米財務省の発表でドル高が優勢に 米国債買い戻しプログラムに失望感=NY為替概況

配信元:みんかぶFX
著者:MINKABU PRESS
米財務省の発表でドル高が優勢に 米国債買い戻しプログラムに失望感=NY為替概況

 きょうのNY為替市場、米財務省の発表でドル高が優勢となり、ドル円も一時153円台後半まで買い戻される場面が見られた。米財務省は、拡充した米国債買い戻しプログラムの第1弾として長期債を9月10日に最大60億ドル購入すると発表。買い戻し額は当初示していた上限20億ドルの3倍にあたる。ただ、市場ではさらに大規模な買い戻しへの期待もあっただけに、失望感に繋がっていたようだ。

 しかし、154円台が重くなっているようで、上値を抑えられている。日銀の金融政策を巡る変化に加え、ベッセント財務長官の積極的な円安けん制姿勢も円買いを促しているようだ。

 オプション市場でも一段の円高に備える動きが広がっている。ヘッジファンドの間では、ドル円が年末までに150円を割り込むシナリオを想定した取引に加え、期間が長めの取引では140円までの円高を視野に入れる動きも出ている。先週発表された堅調な米雇用統計にもかかわらず円が底堅さを維持したことで、円高基調への見方が強まっており、テクニカル面での悪化も円ショートの解消を促している。

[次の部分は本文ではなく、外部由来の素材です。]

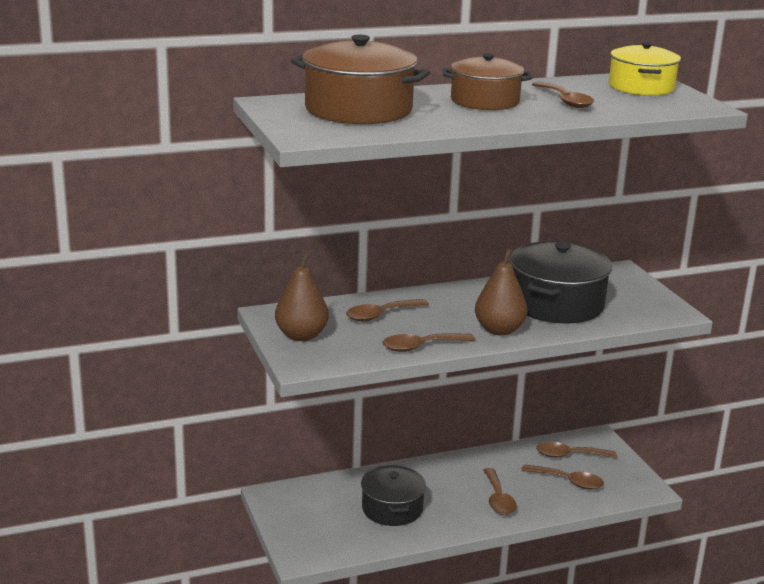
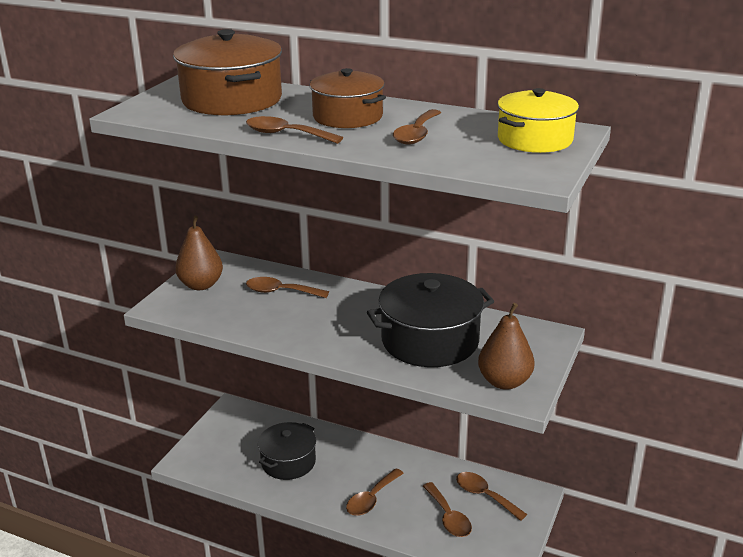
camera: 45 degrees right, 5 degrees up
(421, 347) = (257, 329): brown spoon -> brown spoon (286, 134)
(499, 330) = (338, 342): brown pear -> brown pear (504, 382)

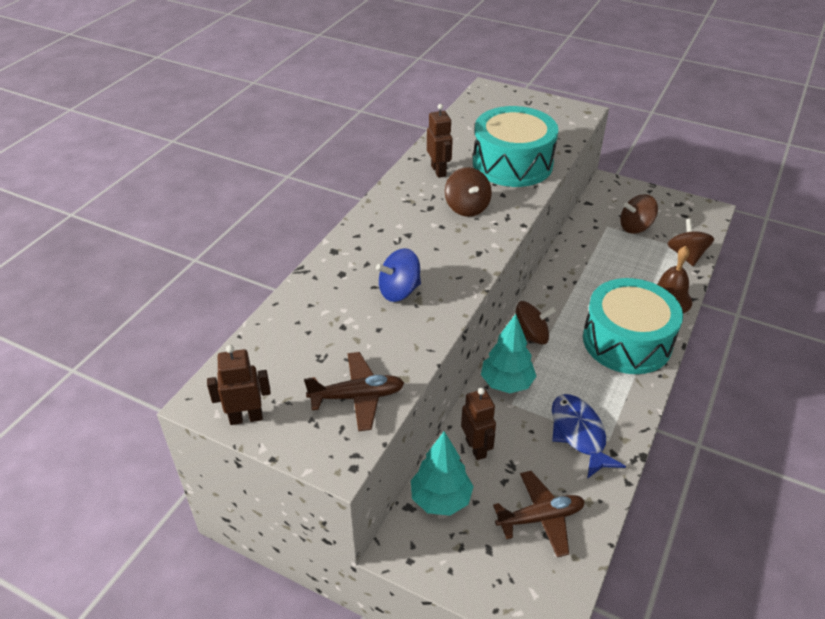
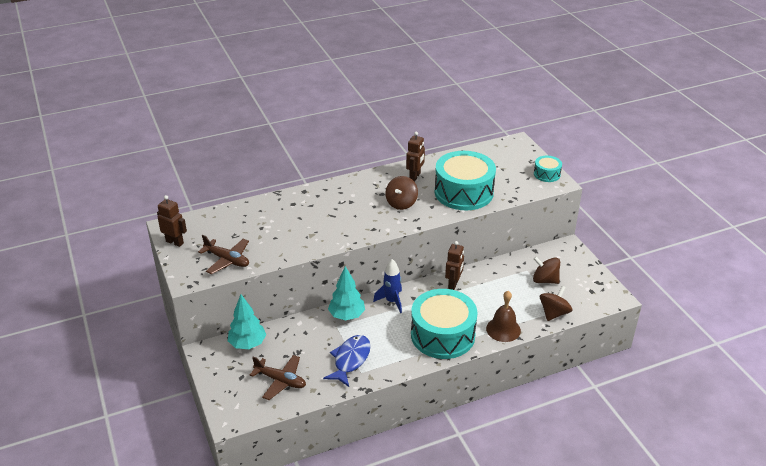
camera: 40 degrees right, 5 degrees down
(399, 291) = (308, 226): blue spinning top -> none
(476, 448) = (292, 334): brown robot -> brown robot (453, 284)
(530, 336) = (391, 301): brown spinning top -> blue rocket
(561, 108) = (547, 174): none -> turquoise drum

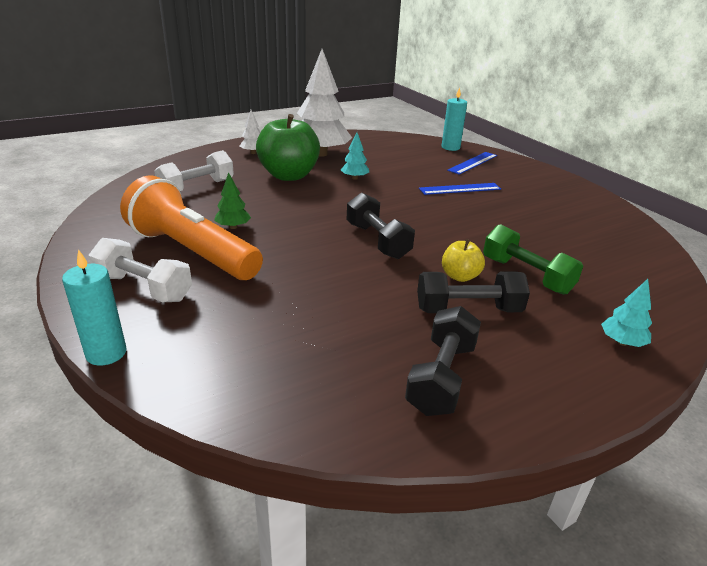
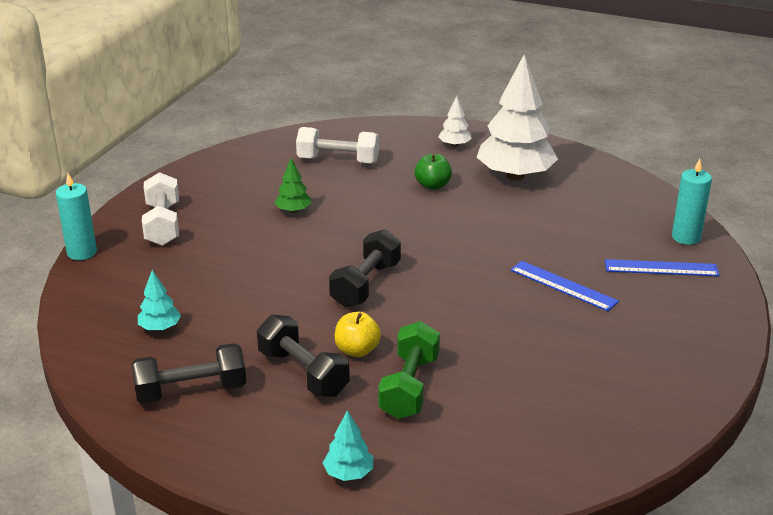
camera: 55 degrees right, 0 degrees up
(192, 252) = (232, 215): orange flashlight -> none
(289, 175) = (432, 185): green apple -> green apple, size x0.49
(354, 178) = (485, 218): turquoise tree -> turquoise tree (160, 328)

 ただ、海外のストラテジストからは、最近の急激な円高の持続性に懐疑的な見方も出ている。日銀が市場の織り込みを上回るペースで追加利上げを進めるのは難しく、むしろ今回の円高によって追加利上げを急ぐ必要性が薄れる可能性も指摘されている。また、日本当局は円安だけでなく、急激な円高も好ましいとは考えておらず、150円に近づくほど円の一段高へのハードルは高くなるとの見方も出ていた。

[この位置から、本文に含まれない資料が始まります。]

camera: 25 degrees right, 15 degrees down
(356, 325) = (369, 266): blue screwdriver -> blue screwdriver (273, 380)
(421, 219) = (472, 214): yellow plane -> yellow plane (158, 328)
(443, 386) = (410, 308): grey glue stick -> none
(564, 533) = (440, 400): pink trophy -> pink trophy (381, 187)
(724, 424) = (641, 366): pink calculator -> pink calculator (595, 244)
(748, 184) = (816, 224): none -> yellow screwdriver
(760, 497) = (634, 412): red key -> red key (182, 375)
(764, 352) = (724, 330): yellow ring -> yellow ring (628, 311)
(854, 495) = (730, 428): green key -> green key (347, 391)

 ユーロドルは1.16ドル台での推移が続いた。ユーロ自体の動意はなく、専らドルの動きに左右されている。200日線が1.1635ドル付近に来ているが、現在はその水準で次の展開待ちの状況となっている。一方、ユーロ円は円高の動きから下げが加速しており、本日も178円ちょうど付近まで一時下落する展開。

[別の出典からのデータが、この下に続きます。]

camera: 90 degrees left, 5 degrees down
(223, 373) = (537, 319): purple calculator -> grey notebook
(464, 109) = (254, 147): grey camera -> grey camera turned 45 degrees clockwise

 明日はECB理事会が開催され、利上げがほぼ確実視されている。アナリストは、明日の利上げに引き続いて年内に追加利上げに踏み切れば、金融政策を意図的に景気抑制的な領域へ移すことになるとの見方が出ている。明日利上げを実施した場合、中銀預金金利は2.50%となり、一般的に中立金利のレンジ上限と考えられている水準に到達すると指摘。そこからさらに利上げすれば、金融政策が景気を明確に抑制することになるという。

 特に足元のインフレ圧力はエネルギー供給ショックによる部分が大きく、金融政策では供給そのものに働きかけることができない。このため、コアインフレや賃金上昇率が再び加速しない限り、今回の利上げを最後にECBは利上げを当面見送るとの見方を示している。ただ、短期金融市場では年内もう1回の利上げを見込んでいる状況。

 ポンドドルは1.35ドル台半ばでの方向感のない展開が続いた。特段の材料もなく、専らドルの行方に左右される展開。一方、円高の動きからポンド円は下値模索が続き、一時207円台半ばまで下落している。

 アナリストは、英国ではエネルギー高によるインフレの二次的影響が生じる可能性は低いとの見方を示している。2022年のインフレ局面と比べて労働市場の需給が大きく緩んでいることが背景にあるという。その上で、英中銀は政策金利をしばらく据え置き、今回のインフレショックが一時的だったことを確認した後、利下げを再開すると見ているようだ。

 イラン紛争前から国内のインフレ圧力が鈍化していたことに加え、政策金利がすでに景気抑制的な水準にあり、金融環境も引き締まっていることから、英中銀には当面情勢を見極める余地があるという。